Of the 17 Republican presidential candidates, only Bush and Kasich have stood by their support for Common Core.

The contenders were being interviewed at the forum by former CNN journalist Campbell Brown, who asked Kasich about other candidates who had flip-flopped regarding their support of Common Core. New Jersey Gov. Chris Christie and former Arkansas Gov. Mike Huckabee previously supported Common Core, but have since become critics.

“Once I know the facts, then I’m going to make up my mind and be the best leader I can be, but none of this finger in the air stuff for me,” Kasich said. “I’m not putting anyone else down. Everybody has to lead the way they want to lead or do it the way they want to do it. I’m just telling you the way I do it.”

“I don’t write the standards. President Obama doesn’t write the standards,” Kasich said. “The bottom line is we have higher standards with school boards writing the higher standards with parental involvement. I think that’s pretty good.

Kasich reservedly addressed some in the audience who didn’t approve of what he was saying.

“I’m not going to change my position because there are four people in the front row yelling at me. I just don’t operate that way,” he said.

Bush was significantly less aggressive in his defense after his initial "what's that?" quip.

“The federal government should have nothing to say with this,” Bush said. “The commonality is not as relevant as the highness of them.”

Bush went on to add: “If people don’t like Common Core, fine — just make sure your standards are much higher than the ones you had before. We can’t keep dumbing down standards.”

Former Hewlett-Packard CEO Carly Fiorina disagreed with the other candidates argument that Common Core is not a federal program.

“The states adopted it on their own and they were incentivized to do so because money flowed with it,” Fiorina said. “That’s a heck of a choice: You do it our way and you get the money you desperately need. You don’t do it our way, you don’t get the money you desperately need. It sounds like a bit of a racket to me.”
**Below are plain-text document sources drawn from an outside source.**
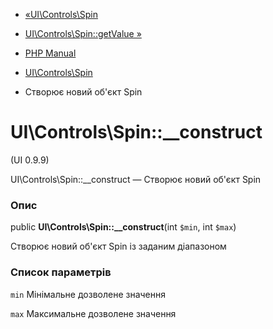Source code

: - [«UI\Controls\Spin](class.ui-controls-spin.md)
- [UI\Controls\Spin::getValue »](ui-controls-spin.getvalue.md)

- [PHP Manual](index.md)
- [UI\Controls\Spin](class.ui-controls-spin.md)
- Створює новий об'єкт Spin

# UI\Controls\Spin::\_\_construct

(UI 0.9.9)

UI\Controls\Spin::\_\_construct — Створює новий об'єкт Spin

### Опис

public **UI\Controls\Spin::\_\_construct**(int `$min`, int `$max`)

Створює новий об'єкт Spin із заданим діапазоном

### Список параметрів

`min`
Мінімальне дозволене значення

`max`
Максимальне дозволене значення

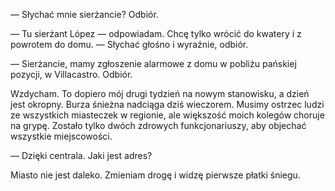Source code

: <p>— Słychać mnie sierżancie? Odbiór.</p>
<p>— Tu sierżant López — odpowiadam. Chcę tylko wrócić do kwatery i z powrotem do domu. — Słychać głośno i wyraźnie, odbiór.</p>
<p>— Sierżancie, mamy zgłoszenie alarmowe z domu w pobliżu pańskiej pozycji, w Villacastro. Odbiór.</p>
<p>Wzdycham. To dopiero mój drugi tydzień na nowym stanowisku, a dzień jest okropny. Burza śnieżna nadciąga dziś wieczorem.
Musimy ostrzec ludzi ze wszystkich miasteczek w regionie, ale większość moich kolegów choruje na grypę. Zostało tylko dwóch zdrowych funkcjonariuszy,
aby objechać wszystkie miejscowości.</p>
<p>— Dzięki centrala. Jaki jest adres?</p>
<p>Miasto nie jest daleko. Zmieniam drogę i widzę pierwsze płatki śniegu.</p>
Common Core was developed by the National Governors Association and the Council of Chief State School Officers. The Obama administration’s Department of Education has tied its “Race to the Top” school grants to states that have adopted the standards.
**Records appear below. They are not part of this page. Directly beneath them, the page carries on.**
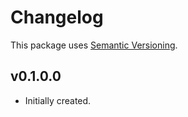 # Changelog

This package uses [Semantic Versioning][1].

## v0.1.0.0

-   Initially created.

[1]: http://semver.org/spec/v2.0.0.html
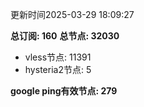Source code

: 更新时间2025-03-29 18:09:27

**总订阅: 160**
**总节点: 32030**
- vless节点: 11391
- hysteria2节点: 5

**google ping有效节点: 279**
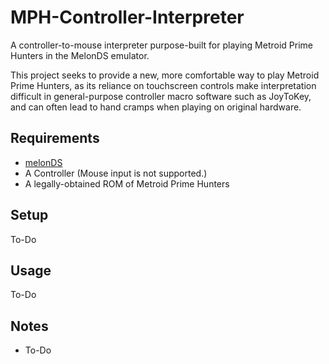 # MPH-Controller-Interpreter
 A controller-to-mouse interpreter purpose-built for playing Metroid Prime Hunters in the MelonDS emulator.

 This project seeks to provide a new, more comfortable way to play Metroid Prime Hunters, as its reliance on touchscreen controls make interpretation difficult in general-purpose controller macro software such as JoyToKey, and can often lead to hand cramps when playing on original hardware.
 
 ## Requirements
 * [melonDS](http://melonds.kuribo64.net/downloads.php "Downloads - melonDS")
 * A Controller (Mouse input is not supported.)
 * A legally-obtained ROM of Metroid Prime Hunters
 
 ## Setup
 To-Do
 
 ## Usage
 To-Do
 
 ## Notes
 * To-Do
“Common Core may have started out as a set of standards, but what it has turned into is a program that, honestly, is being overly influenced by companies that have something to gain, testing companies and textbook companies,” Fiorina said. “It’s becoming a set of standards not on what a kid has to learn but instead on how a teacher has to teach. That kind of standardization is going to drive achievement down, not up.”

Wisconsin Gov. Scott Walker, when pressed on why he backed Common Core before, but now opposes it, explained that he talked with parents throughout the state.

“Part of my concerns after talking to folks is that this was taking decisions away from folks at the local level,” Walker said.

Louisiana Gov. Bobby Jindal, who has sued the federal government, said he opposed a “one-size-fits-all” approach from Washington.

New Jersey Gov. Chris Chrstie said he gave Common Core four years to work, but found teachers, students and parents hated it.

“I have a thinking, operating brain. If something doesn’t work, I change it,” Christie said.